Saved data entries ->
::::::::

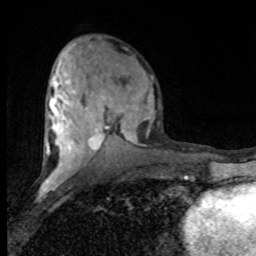
Breast MRI (dynamic contrast-enhanced), one axial slice. Slice 38 of 80 in the series (ordered by position). Cropped to one breast. Dynamic contrast-enhanced series, time point 2 of 8 at this slice position (early post-contrast). 1.5 T. TE 4.2 ms, TR 7 ms. 2 mm slice thickness. 256 × 256 image matrix. Female patient.
Outlined on this slice (semi-automatic segmentation, software-assisted and operator-edited):
- enhancing-tissue mask used for the functional tumour volume (all voxels passing the contrast-enhancement thresholds inside the analysis volume; usually the tumour): box from (x=45, y=44) to (x=153, y=182) px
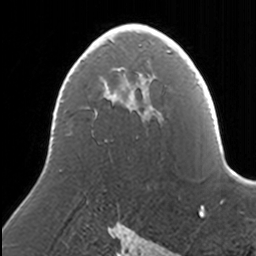
Breast MRI, one axial slice. Slice 91 of 160 in the series (ordered by position). Cropped to one breast. Dynamic contrast-enhanced series, time point 2 of 7 at this slice position (early post-contrast). 3 T. TE 1.7 ms, TR 4 ms. 1 mm slice thickness. 256 × 256 image matrix, field of view 170 × 170 mm. Female patient.
Outlined on this slice (semi-automatic segmentation, software-assisted and operator-edited):
- enhancing-tissue mask used for the functional tumour volume (all voxels passing the contrast-enhancement thresholds inside the analysis volume; usually the tumour): box from (x=53, y=24) to (x=149, y=113) px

::::::::

TASK DETAILS -> Return all the data above as written, leaving out only the pictures.

REPLY ->
Breast MRI (dynamic contrast-enhanced), one axial slice. Slice 38 of 80 in the series (ordered by position). Cropped to one breast. Dynamic contrast-enhanced series, time point 2 of 8 at this slice position (early post-contrast). 1.5 T. TE 4.2 ms, TR 7 ms. 2 mm slice thickness. 256 × 256 image matrix. Female patient.
Outlined on this slice (semi-automatic segmentation, software-assisted and operator-edited):
- enhancing-tissue mask used for the functional tumour volume (all voxels passing the contrast-enhancement thresholds inside the analysis volume; usually the tumour): box from (x=45, y=44) to (x=153, y=182) px
Breast MRI, one axial slice. Slice 91 of 160 in the series (ordered by position). Cropped to one breast. Dynamic contrast-enhanced series, time point 2 of 7 at this slice position (early post-contrast). 3 T. TE 1.7 ms, TR 4 ms. 1 mm slice thickness. 256 × 256 image matrix, field of view 170 × 170 mm. Female patient.
Outlined on this slice (semi-automatic segmentation, software-assisted and operator-edited):
- enhancing-tissue mask used for the functional tumour volume (all voxels passing the contrast-enhancement thresholds inside the analysis volume; usually the tumour): box from (x=53, y=24) to (x=149, y=113) px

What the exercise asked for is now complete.